City staff outlined major street, water and pedestrian projects planned or completed in 2025 and explained a targeted safety redesign at the Highway 195/Meadow Lane intersection.
Dan Buller reviewed a broad slate of completed and carryover projects—grind overlays on Washington and Stevens through downtown, Sprague and Broadway work (with some carryover because of a strike), a Freya full rebuild tied to water‑main replacement and new bike path, sewer work, booster‑station projects, and a wide set of pedestrian and traffic‑calming investments. He noted several projects that will be advertised or bid in the coming year and several that will require night work because of temperature constraints.

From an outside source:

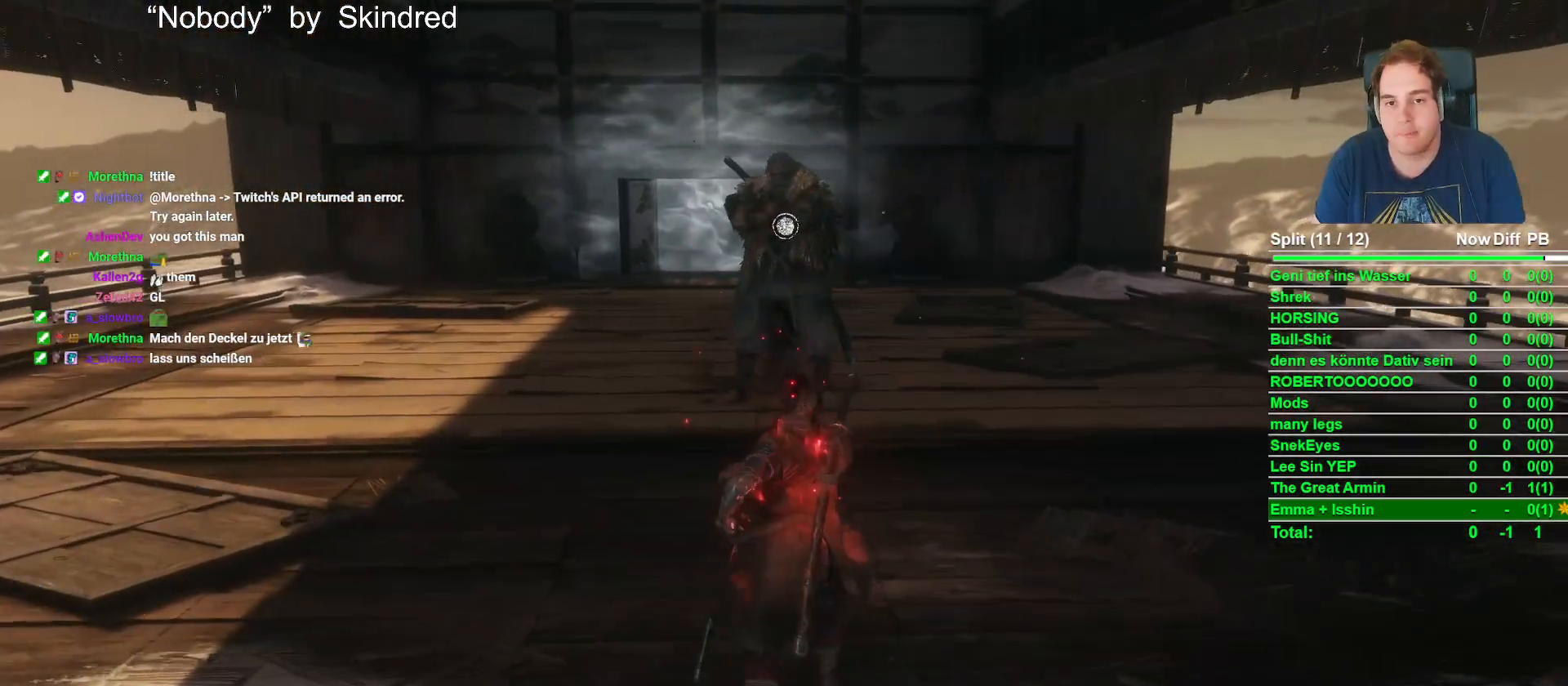
{"buttons": ["B"], "left_stick": "up", "right_stick": "center", "button_events": [[67, "R2", "up"], [117, "L2", "up"]]}
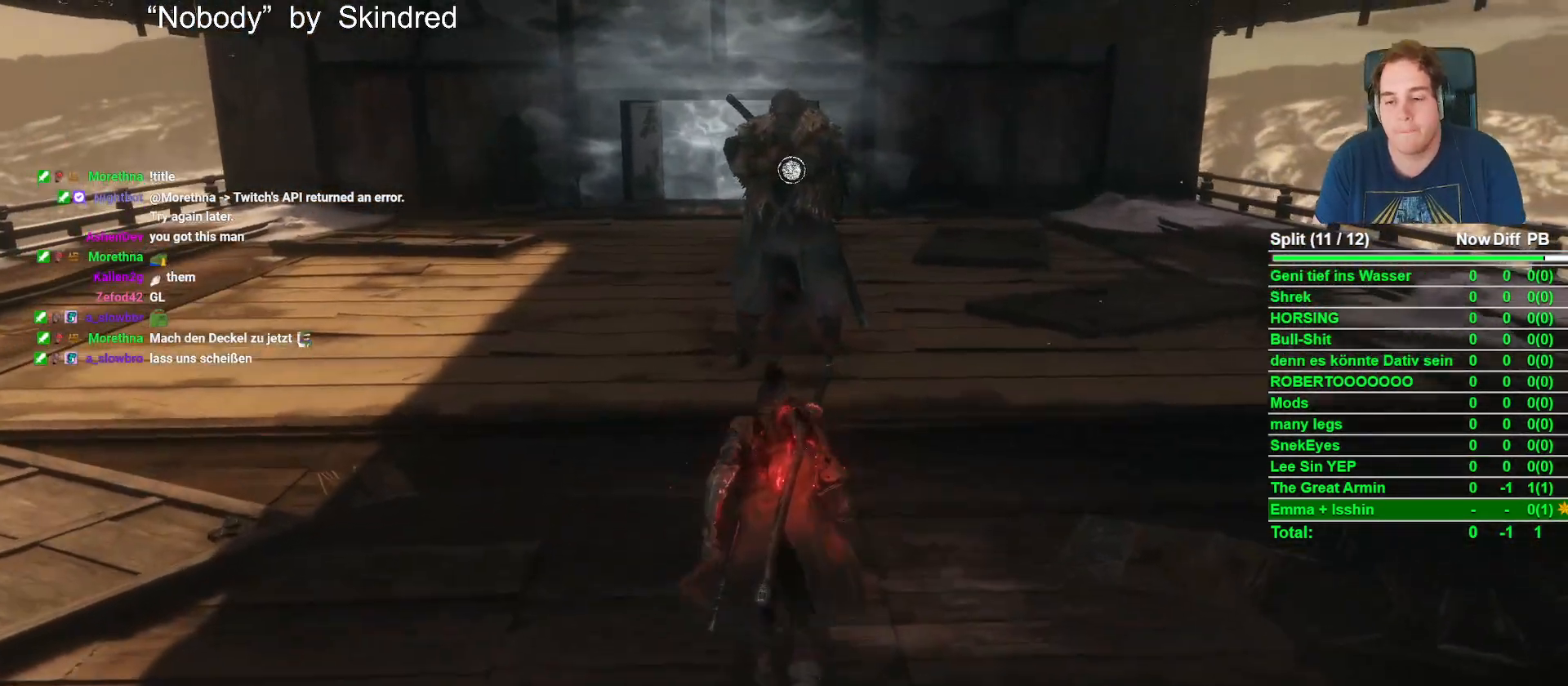
{"buttons": ["B"], "left_stick": "up", "right_stick": "center", "button_events": []}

Buller highlighted the Highway 195/Meadow Lane work as a safety priority. Instead of a full new intersection (a roughly $40 million project), staff proposed a realignment that introduces a J‑turn movement for southbound traffic and an acceleration lane from Eagle Ridge to improve crossings and reduce conflict points. He said the change reduces the number of crossing lanes and creates a dedicated acceleration lane without the cost of a full intersection reconstruction.
The presentation closed with a comprehensive list of citywide chip seal, grama/overlay, CIPP sewer lining, bridge deck overlays and a multi‑phase Fishlake Trail connection project. Council members asked whether developer or WSDOT agreements had conditioned related neighborhood projects; staff confirmed several projects were tied to WSDOT funding and developer conditions.
Next steps: staff will proceed with advertised projects and return with project‑specific schedules and funding details as bids and contracts develop.